> [VORLIEGENDER TEXT]:
<<<<
Schmelzender Winterblues

Begegnungen in Kopenhagen

Text und Fotos: Robert B. Fishman

Dänemark - Seifenblasenkünstler in der Fußgängerzone Storgata in Kopenhagen, Foto: Robert B. Fishman, ecomedia

Nach den langen grauen Wintermonaten blühen die Kopenhagener im Sommer auf, drängen ans Licht, in ihre vielen Parks, an die Kanäle und Strände. Die Hotels sind voll, Straßen und Plätze auch. Auf den extrabreiten Radwegen stauen sich Lastenräder, Retrobikes, Renngeschosse, Designervelos, Liegeräder und ausgefallene Eigenkreationen auf zwei Rädern. Wer stehenbleibt, wird schon mal weggeklingelt oder angebrüllt. Kopenhagen ist die Fahrradstadt. Bis 2025 will Dänemarks Metropole erste CO2 neutrale Hauptstadt der Welt sein.

Dänemark - dichter Fahrradverkehr in der Fahrradstadt Kopenhagen, Foto: Robert B. Fishman, ecomedia

Dichter Radverkehr

„Jetzt im Sommer leben wir draußen. Da sind wir ganz andere Menschen,“ erzählt Kris auf einer Kajaktour durch die Kanäle Kopenhagens. „Wir Dänen“, meint der Trainer und Tourguide, „haben eine Winter- und eine Sommerpersönlichkeit. Im Winter schließen wir uns ein, sind zuhause und schieben høge.“ Das ist der Blues der grauen, dunklen und kalten Jahreszeit. Kaum kehrt das Licht zurück, drängt es die Kopenhagener in Scharen nach draußen. Kris trifft dann Menschen, die er das restliche Jahr über nie sieht: die „Sommerfreunde“.
>>>>
> [GELIEFERTE EINTRÄGE]:
<<<<
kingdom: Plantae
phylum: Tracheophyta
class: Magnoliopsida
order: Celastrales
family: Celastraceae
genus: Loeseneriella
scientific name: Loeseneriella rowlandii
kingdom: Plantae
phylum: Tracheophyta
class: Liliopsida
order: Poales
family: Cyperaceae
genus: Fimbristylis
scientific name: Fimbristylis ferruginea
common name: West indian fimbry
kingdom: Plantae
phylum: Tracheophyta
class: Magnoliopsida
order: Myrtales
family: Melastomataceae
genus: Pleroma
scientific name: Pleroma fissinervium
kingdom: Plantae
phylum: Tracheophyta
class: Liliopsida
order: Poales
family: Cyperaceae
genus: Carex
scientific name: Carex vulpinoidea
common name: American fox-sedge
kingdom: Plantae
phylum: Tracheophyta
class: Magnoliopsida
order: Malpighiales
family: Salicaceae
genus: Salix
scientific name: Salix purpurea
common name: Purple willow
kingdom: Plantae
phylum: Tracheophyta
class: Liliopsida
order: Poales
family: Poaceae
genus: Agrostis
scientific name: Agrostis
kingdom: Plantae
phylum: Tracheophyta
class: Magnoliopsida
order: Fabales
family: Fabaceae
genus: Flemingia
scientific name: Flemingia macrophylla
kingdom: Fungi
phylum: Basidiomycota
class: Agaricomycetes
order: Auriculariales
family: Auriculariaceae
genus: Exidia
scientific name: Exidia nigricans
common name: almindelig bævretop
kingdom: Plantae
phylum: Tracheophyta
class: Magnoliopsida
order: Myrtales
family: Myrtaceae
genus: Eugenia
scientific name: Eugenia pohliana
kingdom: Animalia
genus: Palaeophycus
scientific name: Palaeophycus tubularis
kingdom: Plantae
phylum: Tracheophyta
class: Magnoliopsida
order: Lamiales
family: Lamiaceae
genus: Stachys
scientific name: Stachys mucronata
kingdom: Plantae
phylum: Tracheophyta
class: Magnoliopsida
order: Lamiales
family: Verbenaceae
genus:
>>>>
> [KURZE ÜBUNG A]: Zitiere aus dem Text über Kopenhagen alles von „Dänemark - Seifenblasenkünstler“ bis hinunter zu „der Welt sein.“.
> [KURZE ÜBUNG B]: Wie nennt Kris im Text über Kopenhagen die Menschen, die er nur im Sommer trifft?
> [KURZE ÜBUNG C]: Setze den Text über Kopenhagen im Sommer nach seinem letzten Satz fort.

> [ERWARTETE ANTWORT A]:
Dänemark - Seifenblasenkünstler in der Fußgängerzone Storgata in Kopenhagen, Foto: Robert B. Fishman, ecomedia

Nach den langen grauen Wintermonaten blühen die Kopenhagener im Sommer auf, drängen ans Licht, in ihre vielen Parks, an die Kanäle und Strände. Die Hotels sind voll, Straßen und Plätze auch. Auf den extrabreiten Radwegen stauen sich Lastenräder, Retrobikes, Renngeschosse, Designervelos, Liegeräder und ausgefallene Eigenkreationen auf zwei Rädern. Wer stehenbleibt, wird schon mal weggeklingelt oder angebrüllt. Kopenhagen ist die Fahrradstadt. Bis 2025 will Dänemarks Metropole erste CO2 neutrale Hauptstadt der Welt sein.

> [ERWARTETE ANTWORT B]: Er nennt sie „Sommerfreunde“.

> [ERWARTETE ANTWORT C]:
Dänemark - Kayak Republic in Kopenhagen: Ponton mit Liegestühlen unter Plastikpalmen, Foto: Robert B. Fishman

Ponton mit Liegestühlen unter Plastikpalmen

Überall haben Cafés und Restaurants ihre Stühle auf die kopfsteingepflasterten Gassen und Uferkais gestellt. Viele Wirte lassen hölzerne Pontons als schwimmende Terrassen zu Wasser, auf denen die Gäste unter großen Sonnenschirmen sitzen. Junge Leute haben es sich auf den Kaimauern bequem gemacht. Wenn es zu heiß wird, lässt man sich ins Wasser fallen. Vor 20 Jahren war das streng verboten. Damals flossen giftige Abwässer in die Kanäle. Heute schwimmen hier wieder Fische. Kopenhagen lebt wieder am und im Wasser.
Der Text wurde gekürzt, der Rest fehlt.